#### [Task]
Transcribe the listing exactly, leaving out every picture.

#### [Information supplied]
↓

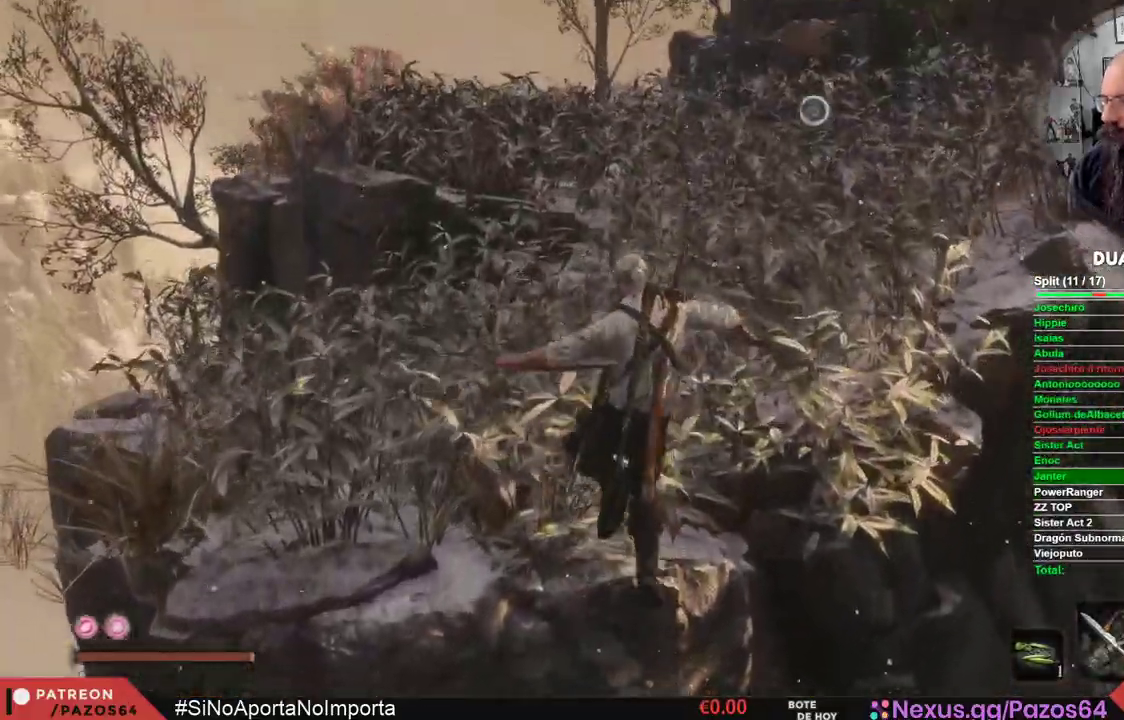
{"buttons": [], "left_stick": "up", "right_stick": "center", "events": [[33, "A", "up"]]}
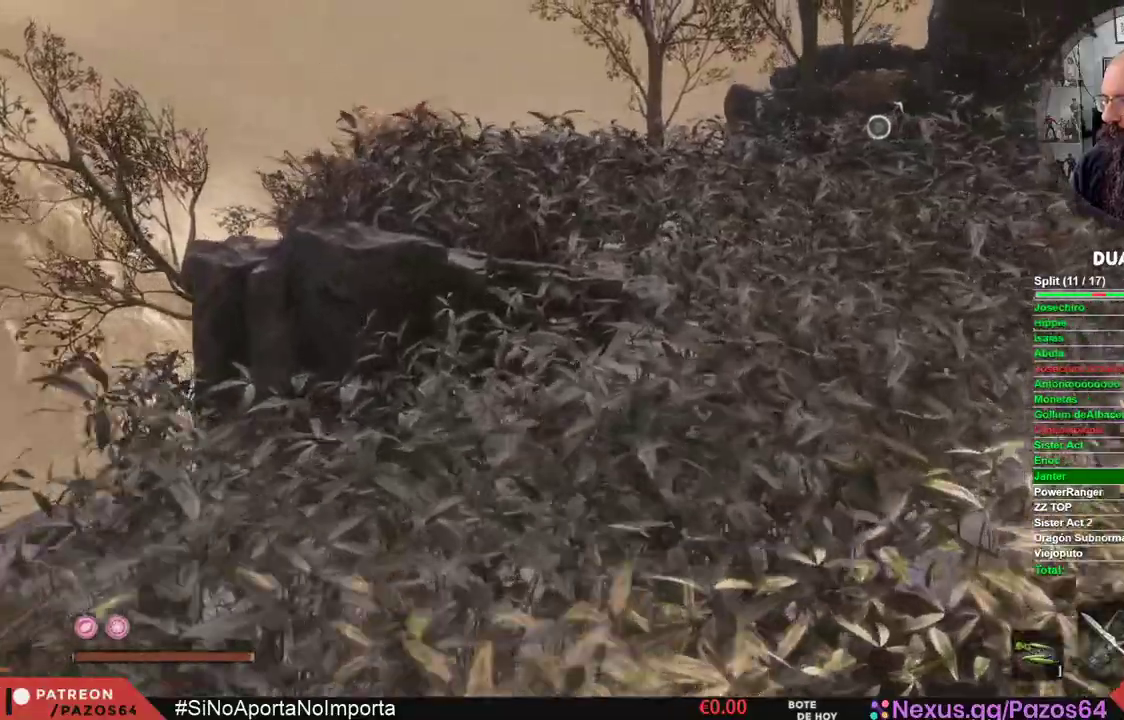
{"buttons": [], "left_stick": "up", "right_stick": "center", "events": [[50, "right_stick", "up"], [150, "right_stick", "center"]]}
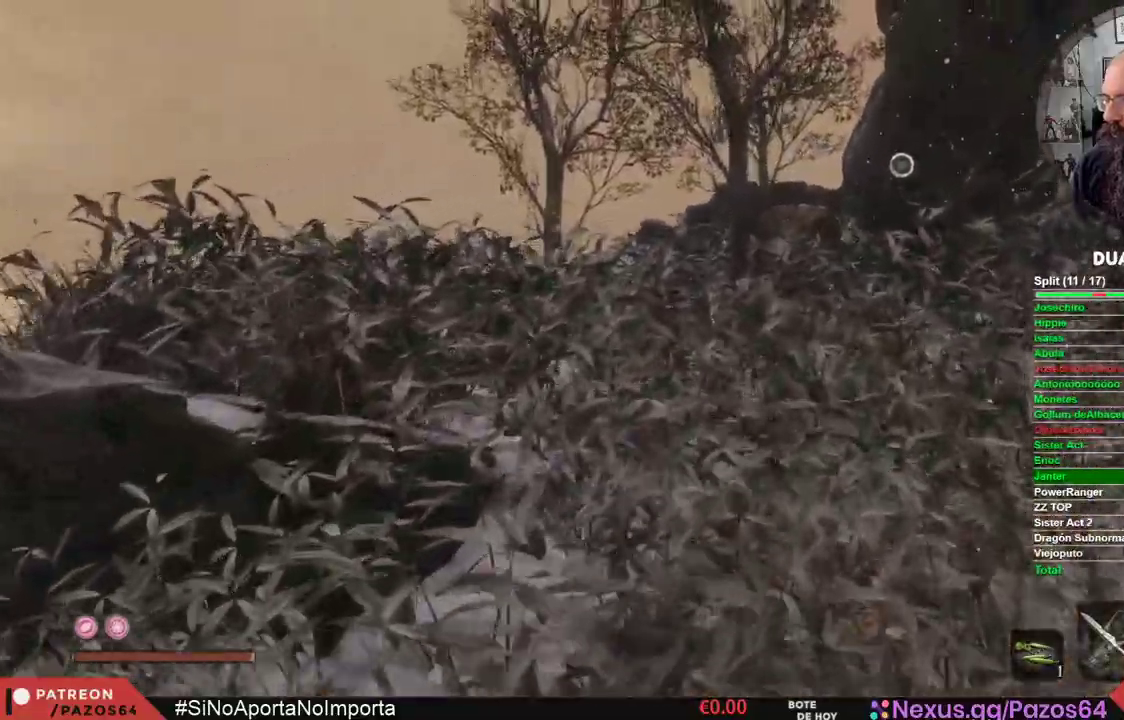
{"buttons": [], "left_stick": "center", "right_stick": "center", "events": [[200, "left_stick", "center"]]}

↑

#### [Response]
{"buttons": [], "left_stick": "up", "right_stick": "center", "events": [[33, "A", "up"]]}
{"buttons": [], "left_stick": "up", "right_stick": "center", "events": [[50, "right_stick", "up"], [150, "right_stick", "center"]]}
{"buttons": [], "left_stick": "center", "right_stick": "center", "events": [[200, "left_stick", "center"]]}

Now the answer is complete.